Re: Fundamentals vs. Big Money

The bear side of the story could be unfolding before our eyes.  I read yesterday where it's quite possible that there will have to be a failed vote in Congress over the debt ceiling before any real negotiations take place.  The article suggested a failed vote would have a dramatic impact on the stock market.  I would assume if the stock market crashes commodities would crash as well.  Then there's Europe.  It seems to me that the EU has put such severe restrictions on Greece that it is almost a certainty that Greece eventually defaults. 


Even though releasing 30 million barrels of oil from the strategic reserve has little bearing on the oil fundamentals, it does have a major impact in the minds of the funds.  Obama needs fuel prices to decline in order for a better chance to get reelected.  If oil prices decline and fuel prices decline, corn will also decline.  $3 corn can ration just as much demand as $8 corn if the end users prices fall accordingly.  The funnymentals change all the time.  This is why corn traded at both $8 and then below $3 in 2008.  Gary Schilling is already calling for another recession in 2012. 

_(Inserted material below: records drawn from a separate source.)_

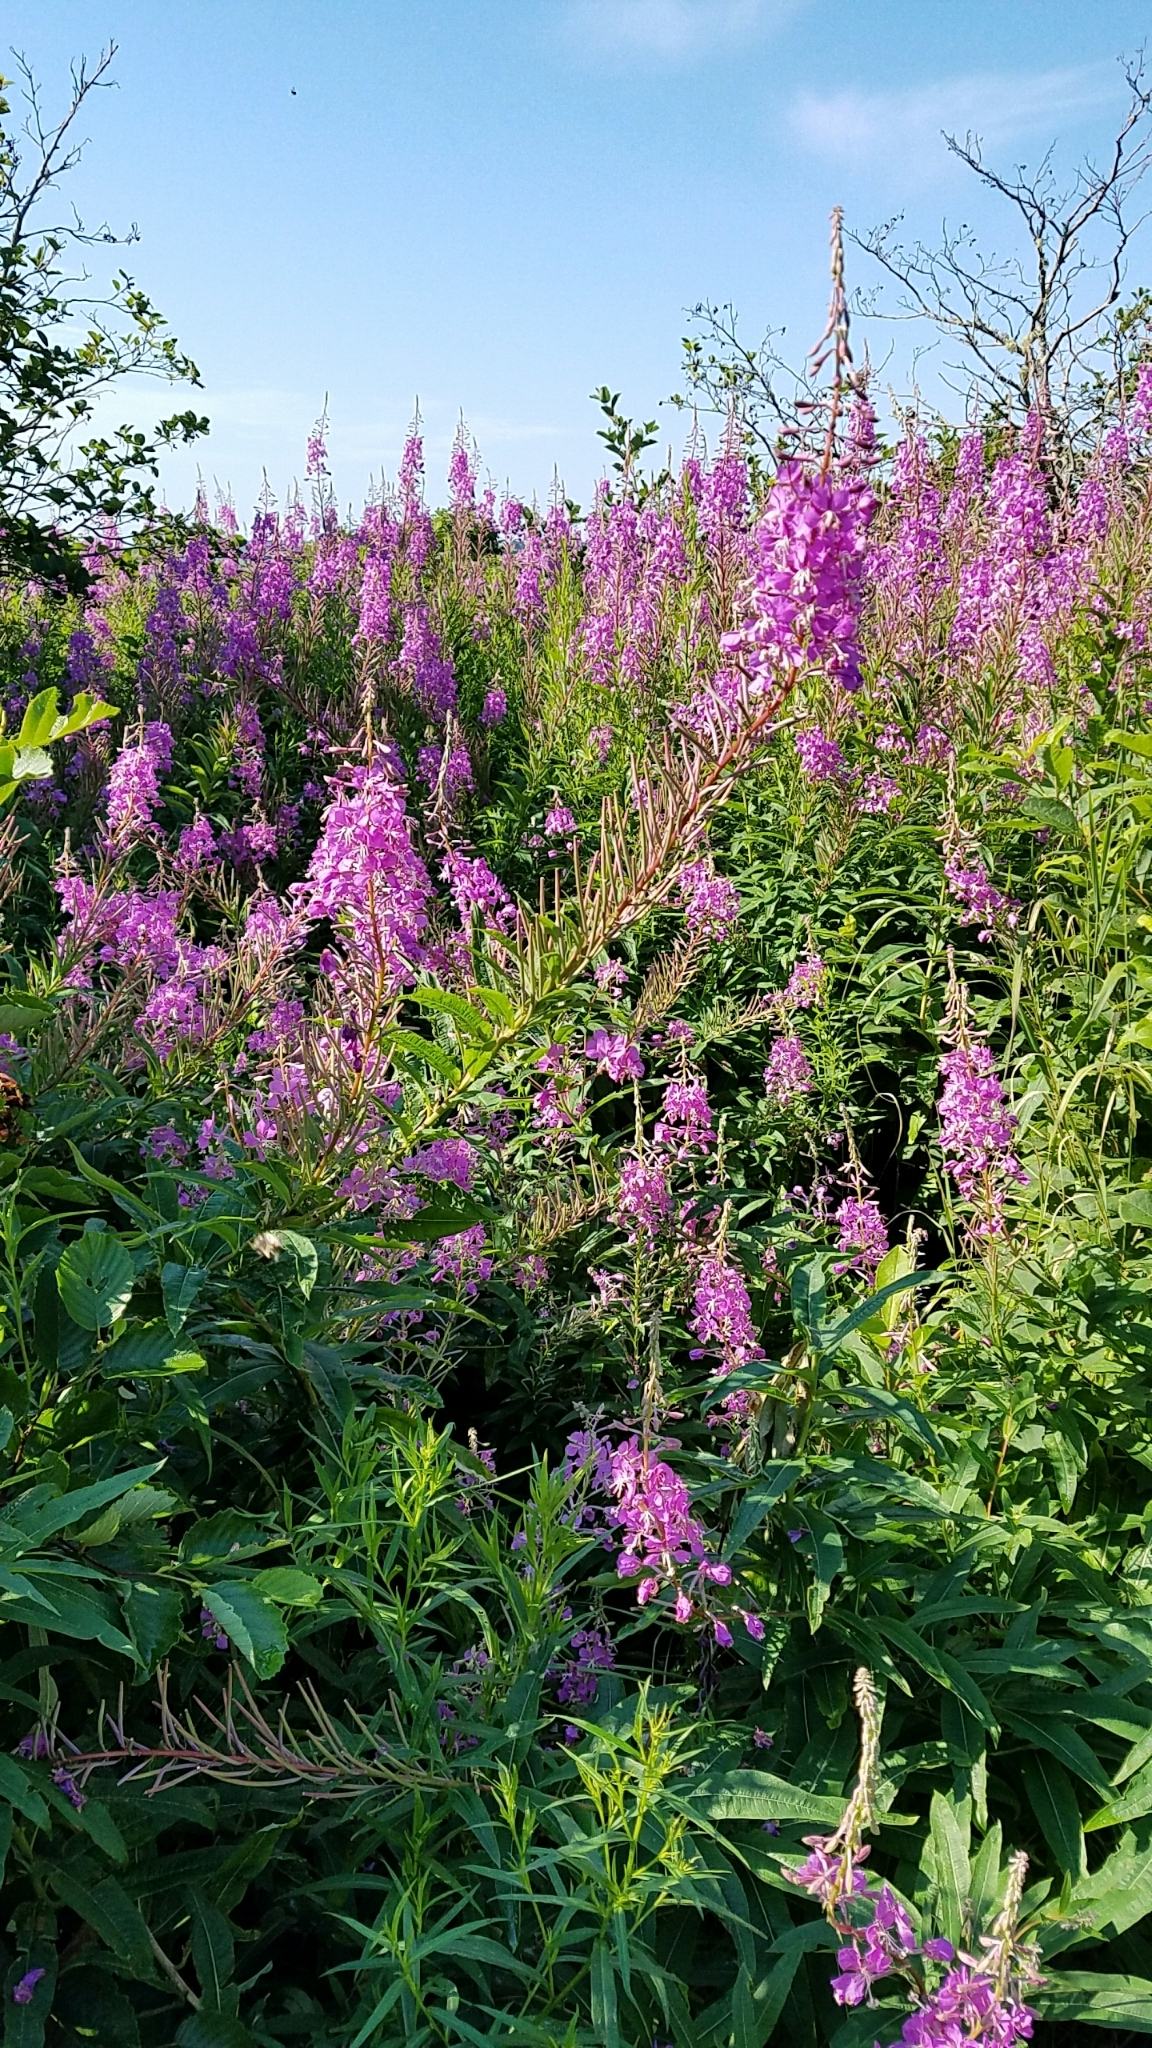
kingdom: Plantae
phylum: Tracheophyta
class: Magnoliopsida
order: Myrtales
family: Onagraceae
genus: Chamaenerion
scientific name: Chamaenerion angustifolium
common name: Fireweed
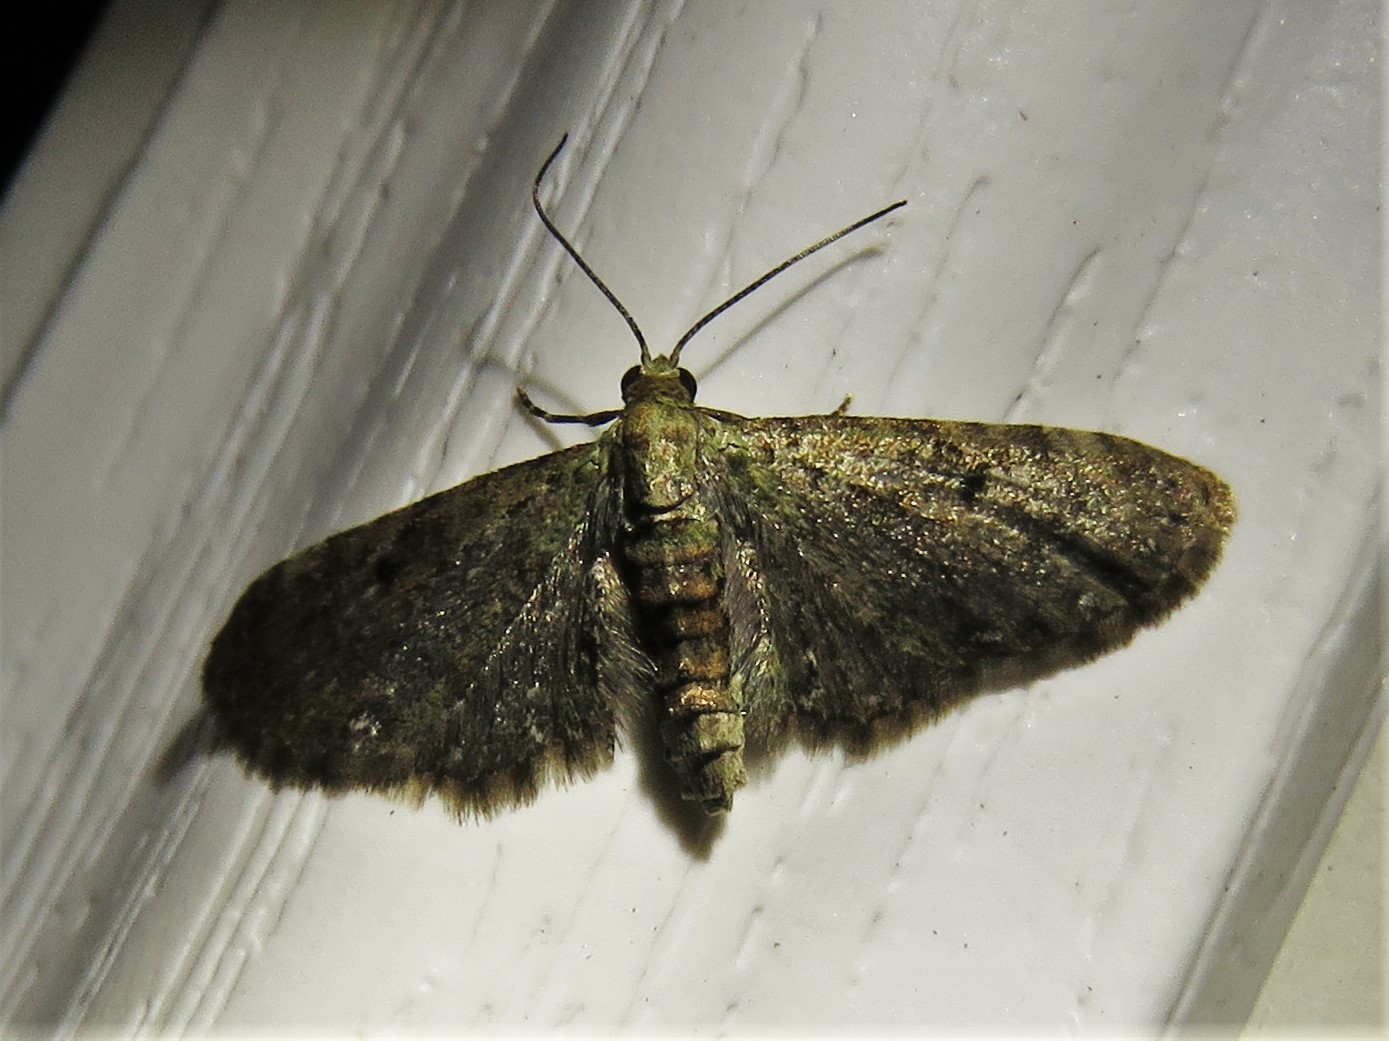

Huge crops?  It's too early to tell, but there are some decent comparisons to 2009 which was a record crop.  The good to excellent ratings this year when compared to the same week in 2009 came in identical at 70%.  Iowa's rating in 09' at this time was 81% good to excellent while it is 84% good to excellent today.  Illinois's rating in 09' at this time was 51% good to excellent while it is 68% today.  Crops are not made in June, so it is way too early to call this crop a bin buster.  However, it is also way too early to call this crop a failure as well.


Cattle feeding shut down?  No.  However, the last cattle on feed report showed placements under 90%.  I called a couple of grain buyers seeing if basis had improved since the market has fallen over a dollar.  They told me basis was flat to weaker because of smaller numbers in feedlots. 


Economic meltdown?  I'd say this is the most likely scenario for any big market drops in commodities.  This is the one that concerns me the most.